A brief, but powerful, thunderstorm dumped inches of hail across much of Laramie County on Wednesday evening while lightning played whack-a-mole with area buildings.
“There were a lot of buildings struck by lightning,” said Cheyenne Fire Department Deputy Chief Andrew Dykshorn.
Between 6 and 7 p.m. Wednesday, 352 lightning strikes were recorded in Laramie County, the National Weather Service Reports.
For the most part, the lightning strikes were fairly benign and caused no damage, Dykshorn said.
“There were some fire alarms (tripped), but that’s pretty typical,” he said. “One house had some fuses tripped and a melted outlet.”
While the storm didn’t wreak any long-term havoc for most, a home about 14 miles north of Cheyenne in the 2300 block of Old Faithful Way was the 1-in-352 that wasn’t as fortunate.
Although it looks OK on the outside, a lightning strike at about 6:30 p.m. shot supercharged electricity through the house and into the basement, starting a fire, said Josh Kourajian, division chief for the Laramie County Fire Authority.

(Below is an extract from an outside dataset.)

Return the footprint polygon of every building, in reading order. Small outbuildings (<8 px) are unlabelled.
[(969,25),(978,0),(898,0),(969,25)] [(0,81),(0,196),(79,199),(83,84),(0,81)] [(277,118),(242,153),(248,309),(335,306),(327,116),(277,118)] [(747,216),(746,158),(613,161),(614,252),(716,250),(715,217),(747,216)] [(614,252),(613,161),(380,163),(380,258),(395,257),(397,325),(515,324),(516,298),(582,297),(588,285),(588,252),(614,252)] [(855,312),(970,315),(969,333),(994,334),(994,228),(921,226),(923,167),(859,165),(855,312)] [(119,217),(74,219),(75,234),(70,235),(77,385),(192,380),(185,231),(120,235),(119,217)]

“They were sitting at the table eating dinner when the house was struck by lightning,” he said. “They said it was pretty loud, and they all exited the building and got out.”
Although nothing was showing from the outside when firefighters arrived at 6:52, upon entering the home they saw some fire and smoke, “and some fire in the floor that traveled into the basement,” Kourajian said. “There were a couple of obvious places (that showed) a lighting strike, about three or four places.”
Another homeowner nearby also reported on Facebook being hit by lightning and having damage to some electrical and other systems.
‘I Was Amazed’
Jean Battin lives about five houses down the road in the rural subdivision and said the storm dumped so much hail that it was piled inches deep Thursday morning.
She was home when the storm blew through, and said there was nothing subtle about the lightning strike that hit her neighbor’s house.
“It was just this big bang: ‘boom!’” she said, adding that she “was amazed” at the quick fire department response.
While the city of Cheyenne may see a lot of strikes because of the density of its buildings, out in the county a damaging strike isn’t as common, Kourajian said.
“That was the only call we responded to for a lightning strike yesterday,” he said. “We usually respond to a report of about five or six of them a year.”
Although the exterior of the home doesn’t appear to have suffered much, there was smoke damage and some fire damage inside, he said.
“We try to keep damage minimal,” he said. “We were able to save a lot of property — furniture and pictures that mean a lot to people — but there was damage to the basement and the main floor.”
He credits the residents home at the time for responding calmly for keeping the damage as minimal as it could be.
“They did everything they could on their end to respond,” he said, adding that with a lightning strike, there’s no real way to expect it. “That’s just something you can’t prevent.”